12 FICTION(S)

The end of a labyrinth, if it exists,
is to stimulate the intelligence to find it,
enigmas are always much more important than solutions.
—JORGE LUIS BORGES

What is fiction and what is it for? To live, at least in our imagination, lives fuller than those we live, which will always leave us dissatisfied. Fiction helps us to understand reality. It is friendlier and more intense than the so-called real. It is a place where facts have meaning.

Reality is linked to truth, with all its brands, responsibilities, needs, the morality of facts, in brief, the weight of the common and normative. Therefore, fiction appears to be connected with leisure, gratuity, waste of meaning, chance, with what it is not possible to be taught and explained in a traditional way. It is associated with the seductive and passionate politics of the impossible, of the forbidden, the neglected, and the uncanny.

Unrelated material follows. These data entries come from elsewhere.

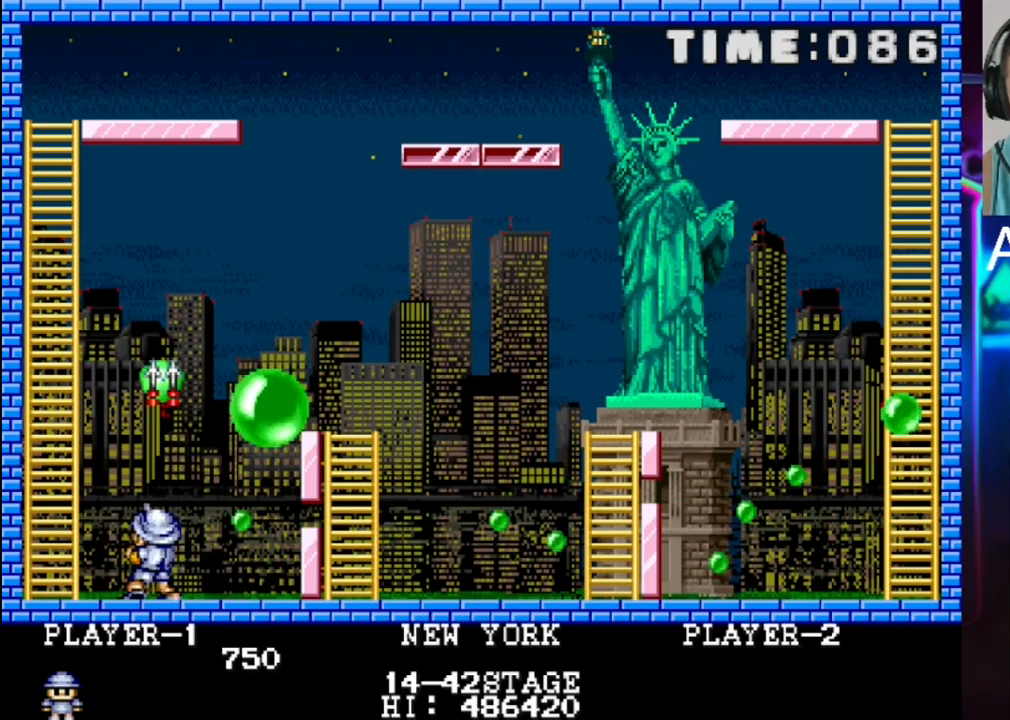
{"buttons": ["DPAD_RIGHT"], "events": [[33, "X", "up"], [100, "DPAD_LEFT", "down"], [300, "DPAD_LEFT", "up"], [500, "DPAD_RIGHT", "down"]]}
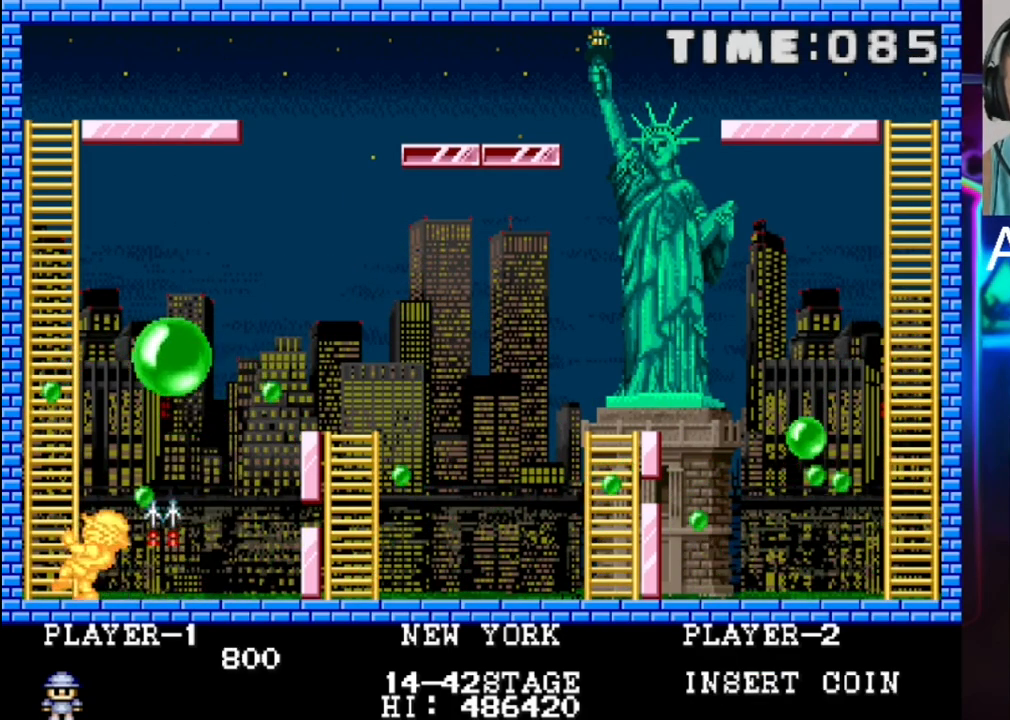
{"buttons": [], "events": [[67, "X", "down"], [200, "X", "up"], [333, "X", "down"], [467, "DPAD_RIGHT", "up"], [467, "X", "up"]]}
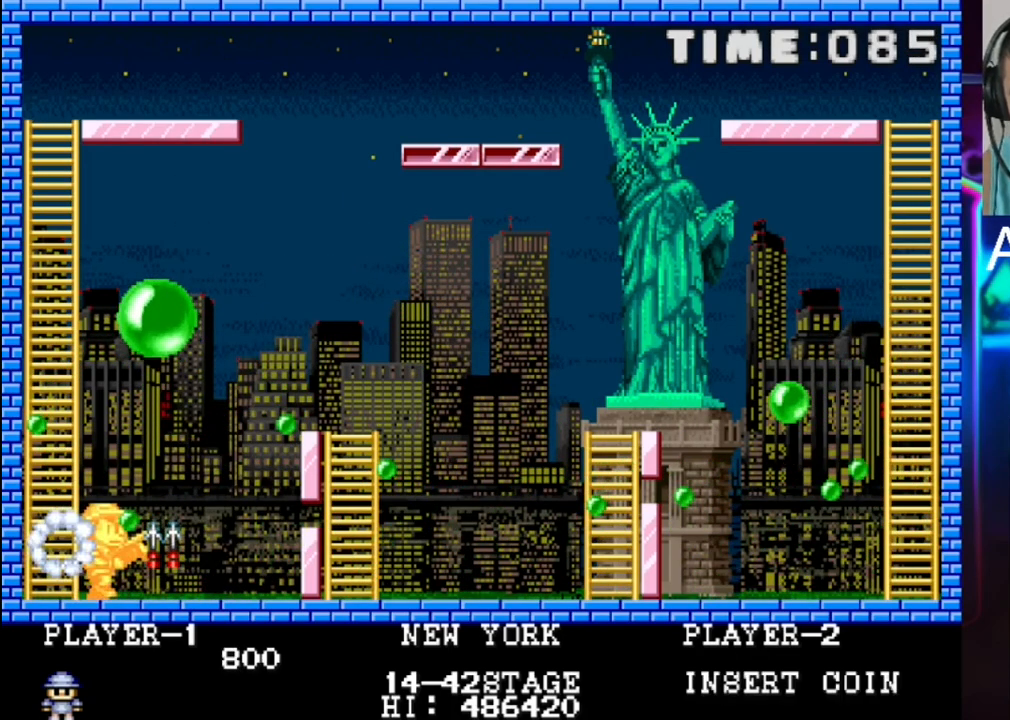
{"buttons": [], "events": []}
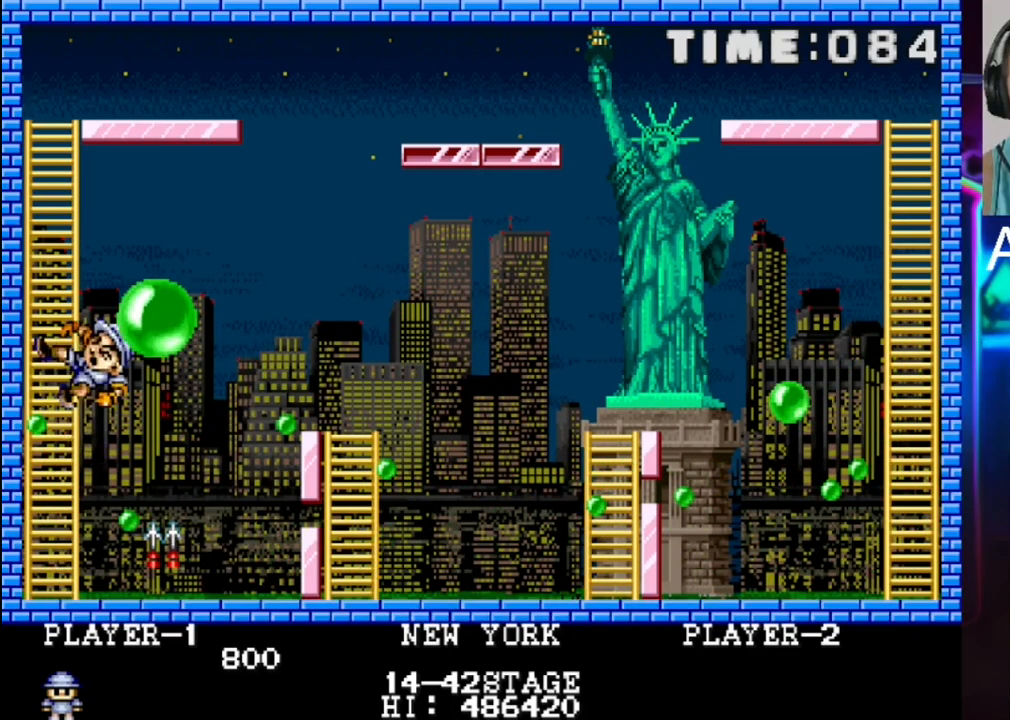
{"buttons": [], "events": []}
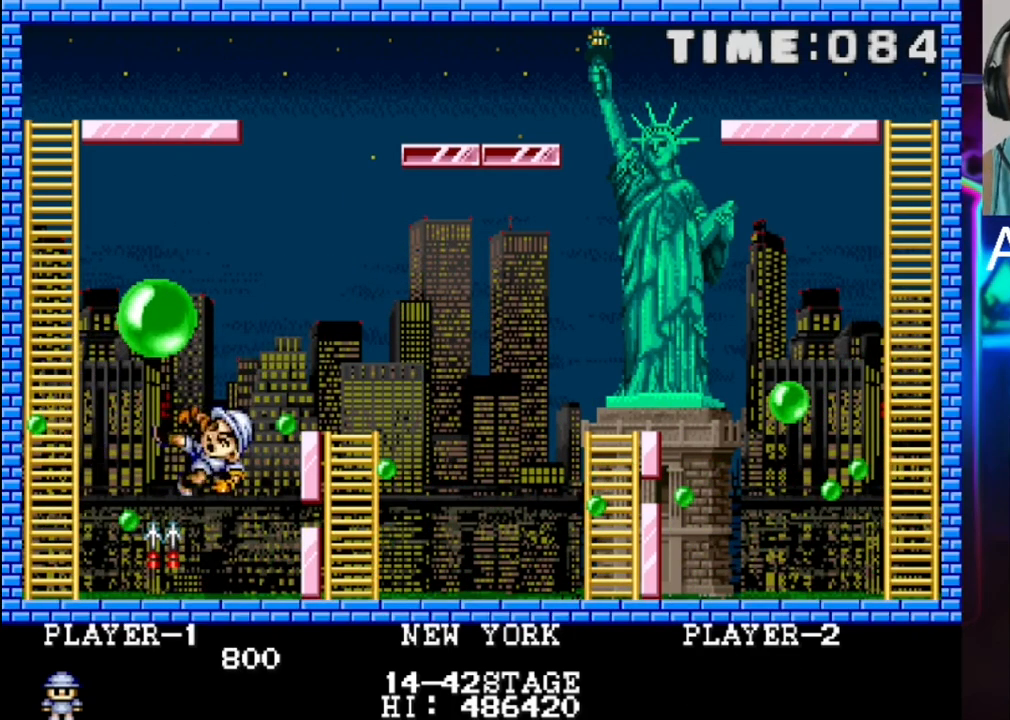
{"buttons": [], "events": []}
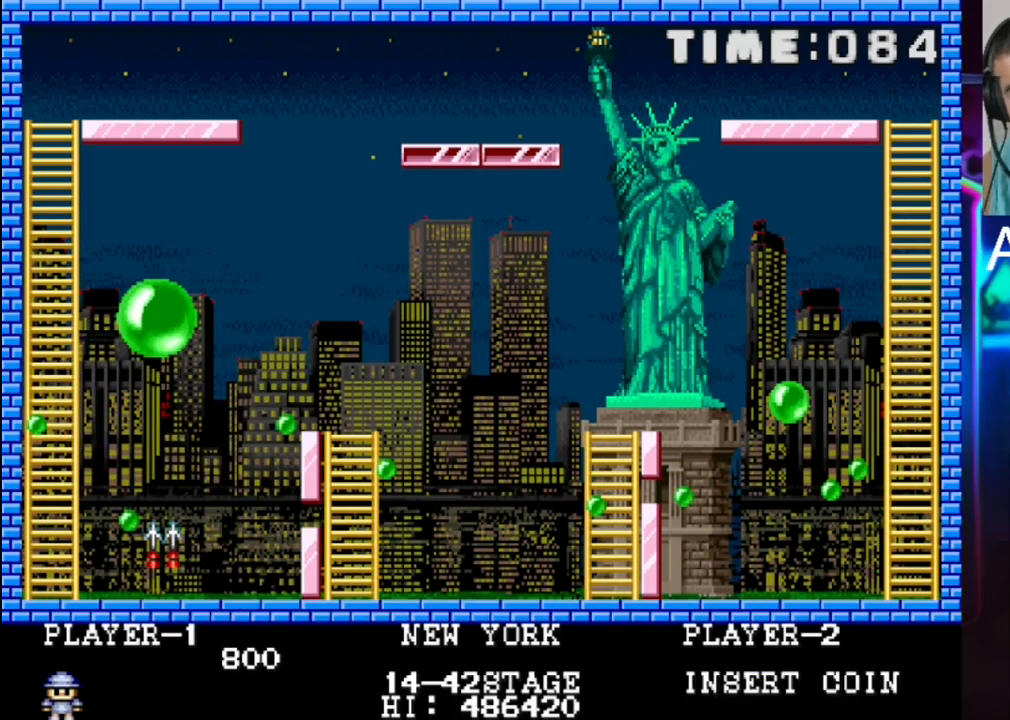
{"buttons": [], "events": []}
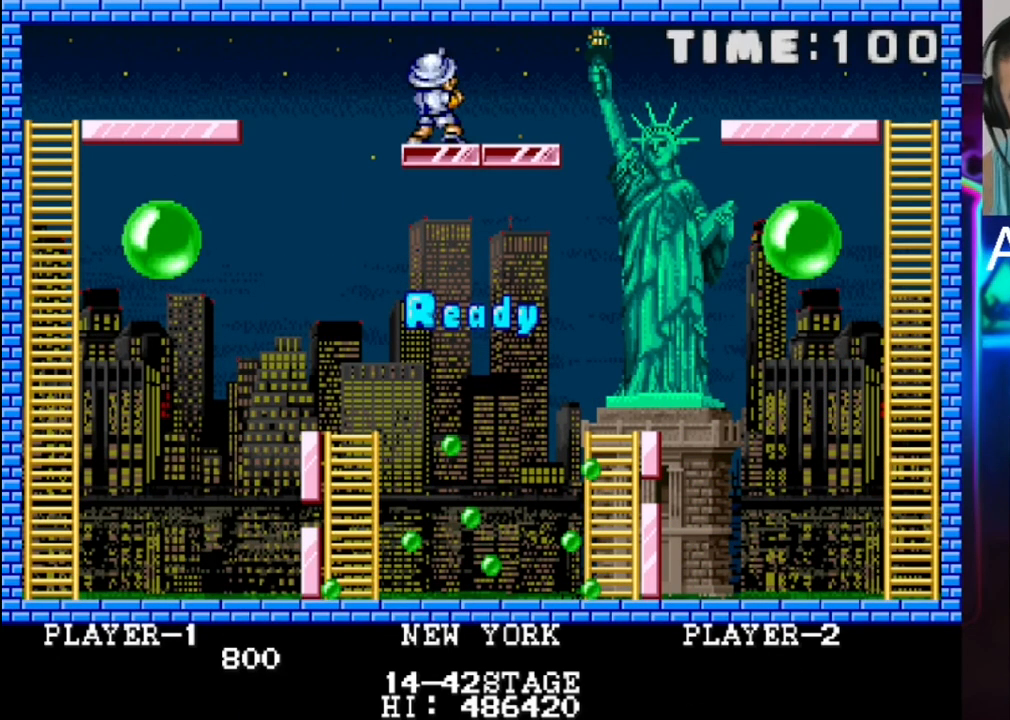
{"buttons": [], "events": []}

Fictions, thus, are nothing more than the reverse of reality, covered with the veil of a revelation and the tender ability to suggest. The more ambiguous and suggestive the creation is, the more distanced from the creator, the better the work of art. What is relevant to the artist is not to explain the metaphor. An artist is allowed to tell the story but not to reveal the moral.

All art is essentially fantastic, remote from reality, an artifice; the idea of realistic art is already in itself a chimera. Once the fiction is created, it is convenient to test it in time and space; that is the task of an artist.